▸ **ASSIGNED TASK**:
The answer must be every line below that contains the string "chương".

---*---

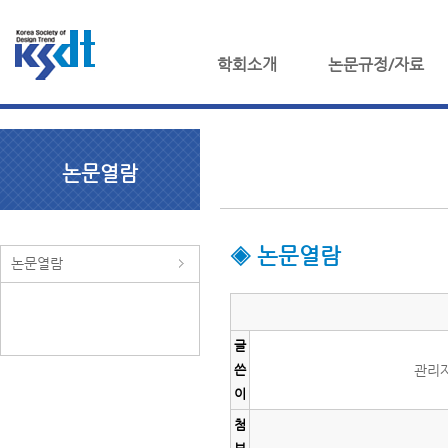
학회소개
논문규정/자료
논문열람
◈ 논문열람
논문열람
글
쓴
관리
이
첨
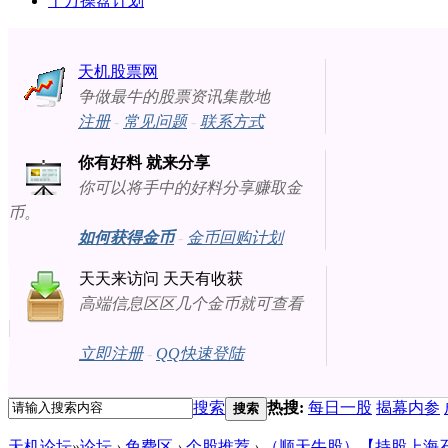
十万操盘计划
天机股票网
争做最牛的股票资讯集散地
注册
-
常见问题
-
联系方式
你有好料 就来分享
你可以将手中的好料分享赚取金
币。
如何获得金币
-
金币回购计划
天天来访问 天天有收获
高端信息区区几个金币就可查看
立即注册
-
QQ快速登陆
搜索
热搜:
每日一股
揭幕内参
搜索
天机论坛
»
论坛
›
免费区
›
个股推荐
›
（顺天牛股）【持股上海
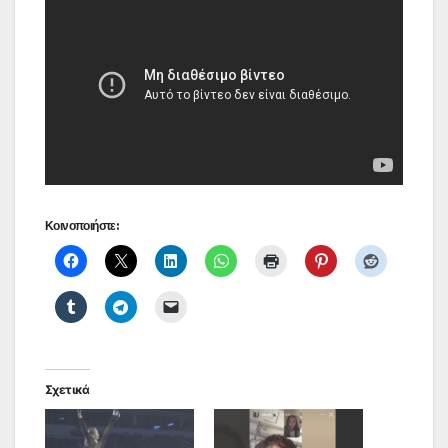
Κοινοποιήστε:
Σχετικά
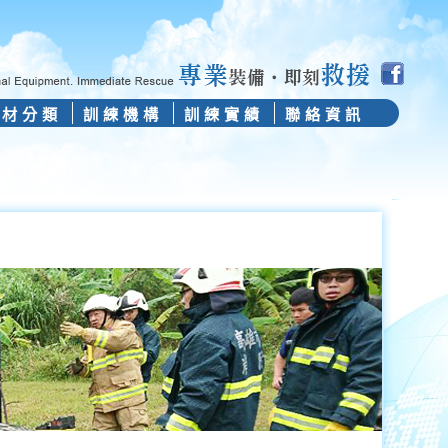
器材分類
訓練機構
訓練實績
聯絡資訊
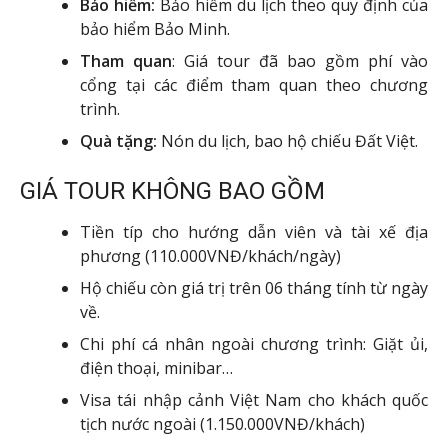
Bảo hiểm:
Bảo hiểm du lịch theo quy định của
bảo hiểm Bảo Minh.
Tham quan
: Giá tour đã bao gồm phí vào
cổng tại các điểm tham quan theo chương
trình.
Quà tặng:
Nón du lịch, bao hộ chiếu Đất Việt.
GIÁ TOUR KHÔNG BAO GỒM
Tiền típ cho hướng dẫn viên và tài xế địa
phương (110.000VNĐ/khách/ngày)
Hộ chiếu còn giá trị trên 06 tháng tính từ ngày
về.
Chi phí cá nhân ngoài chương trình: Giặt ủi,
điện thoại, minibar…
Visa tái nhập cảnh Việt Nam cho khách quốc
tịch nước ngoài (1.150.000VNĐ/khách)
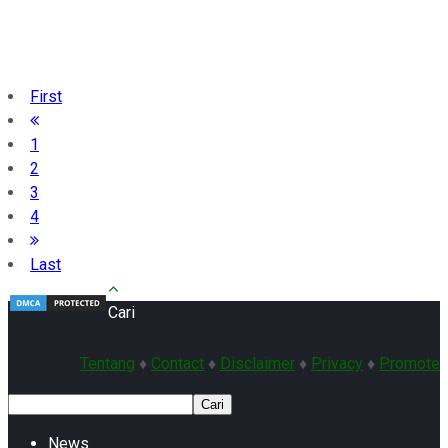
First
1
2
3
4
Last
Cari
Tentang
♦
Contact
♦
Disclaimer
♦
Privacy
♦
Promote
Cari
News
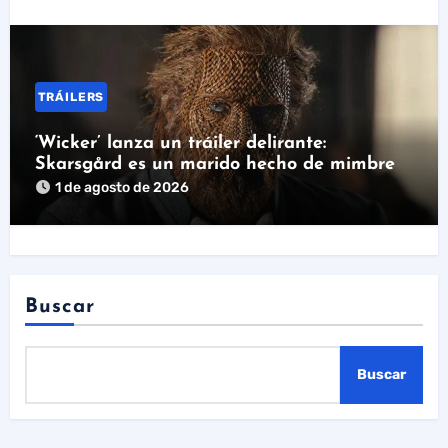
TRÁILERS
‘Wicker’ lanza un tráiler delirante:
Skarsgård es un marido hecho de mimbre
1 de agosto de 2026
Buscar
Buscar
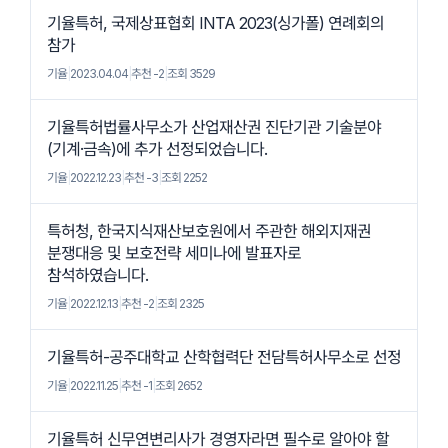
기율특허, 국제상표협회 INTA 2023(싱가폴) 연례회의
참가
기율
|
2023.04.04
|
추천 -2
|
조회 3529
기율특허법률사무소가 산업재산권 진단기관 기술분야
(기계·금속)에 추가 선정되었습니다.
기율
|
2022.12.23
|
추천 -3
|
조회 2252
특허청, 한국지식재산보호원에서 주관한 해외지재권
분쟁대응 및 보호전략 세미나에 발표자로
참석하였습니다.
기율
|
2022.12.13
|
추천 -2
|
조회 2325
기율특허-공주대학교 산학협력단 전담특허사무소로 선정
기율
|
2022.11.25
|
추천 -1
|
조회 2652
기율특허 신무연변리사가 경영자라면 필수로 알아야 할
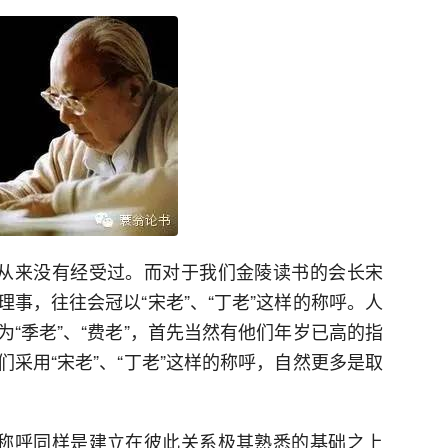
还从来没有经受过。而对于我们金陵读书的会长宋
事，往往会冠以“宋老”、“丁老”这样的称呼。人
“季老”、“费老”，首先当然有他们年岁已高的指
采用“宋老”、“丁老”这样的称呼，自然更多是取
的称呼同样是建立在彼此关系极其熟悉的基础之上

---*---

▸ **EXPECTED ANSWER**:
cổng tại các điểm tham quan theo chương
Chi phí cá nhân ngoài chương trình: Giặt ủi,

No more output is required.